> [RECORDS SHOWN]:

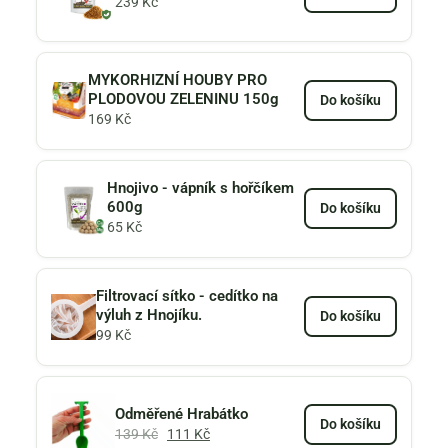
239
Kč
MYKORHIZNÍ HOUBY PRO
PLODOVOU ZELENINU 150g
Do košíku
169
Kč
Hnojivo - vápník s hořčíkem
600g
Do košíku
65
Kč
Filtrovací sítko - cedítko na
výluh z Hnojíku.
Do košíku
99
Kč
Odměřené Hrabátko
Do košíku
139
Kč
111
Kč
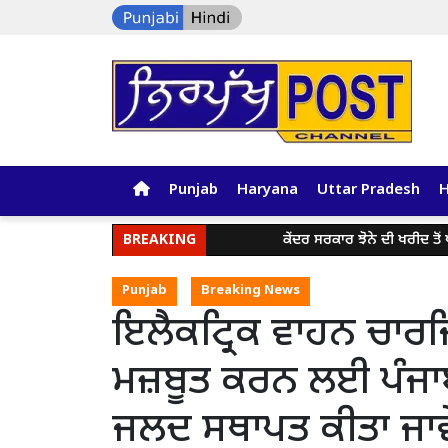
Punjab
Haryana
Uttar Pradesh
BREAKING
ਕੇਂਦਰ ਸਰਕਾਰ ਝੋਨੇ ਦੀ ਖਰੀਦ ਤੋਂ ਪਹਿਲ
Punjab
Breaking News
ਇਲੈਕਟ੍ਰਿਕ ਵਾਹਨ ਚਾਰਜਿੰ
ਮਜ਼ਬੂਤ ਕਰਨ ਲਈ ਪੰਜਾਬ 
ਜਲਦ ਸਥਾਪਤ ਕੀਤਾ ਜਾਵ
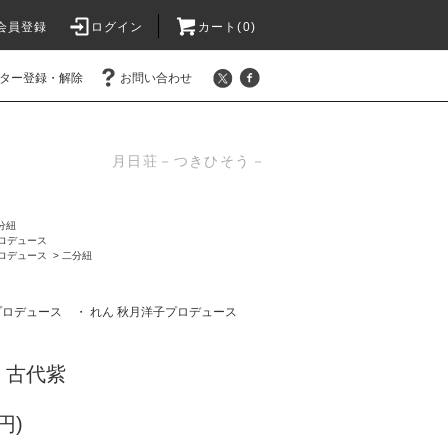
会員登録
ログイン
カート(0)
ター登録・解除
お問い合わせ
月日荘－つきひそう－
分紐
プロデュース
プロデュース
>
二分紐
プロデュース
・ れん 秋月洋子プロデュース
 古代紫
円)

> [WORK TO BE COMPLETED]: Rewrite the text read from all three records, replacing every occurrence of "Do košíku" with "Přidat do košíku" and keeping everything else unchanged. Omit the picture markers from your output.

> [WRITTEN REPLY]:
239
Kč
MYKORHIZNÍ HOUBY PRO
PLODOVOU ZELENINU 150g
Přidat do košíku
169
Kč
Hnojivo - vápník s hořčíkem
600g
Přidat do košíku
65
Kč
Filtrovací sítko - cedítko na
výluh z Hnojíku.
Přidat do košíku
99
Kč
Odměřené Hrabátko
Přidat do košíku
139
Kč
111
Kč
Punjab
Haryana
Uttar Pradesh
BREAKING
ਕੇਂਦਰ ਸਰਕਾਰ ਝੋਨੇ ਦੀ ਖਰੀਦ ਤੋਂ ਪਹਿਲ
Punjab
Breaking News
ਇਲੈਕਟ੍ਰਿਕ ਵਾਹਨ ਚਾਰਜਿੰ
ਮਜ਼ਬੂਤ ਕਰਨ ਲਈ ਪੰਜਾਬ 
ਜਲਦ ਸਥਾਪਤ ਕੀਤਾ ਜਾਵ
会員登録
ログイン
カート(0)
ター登録・解除
お問い合わせ
月日荘－つきひそう－
分紐
プロデュース
プロデュース
>
二分紐
プロデュース
・ れん 秋月洋子プロデュース
 古代紫
円)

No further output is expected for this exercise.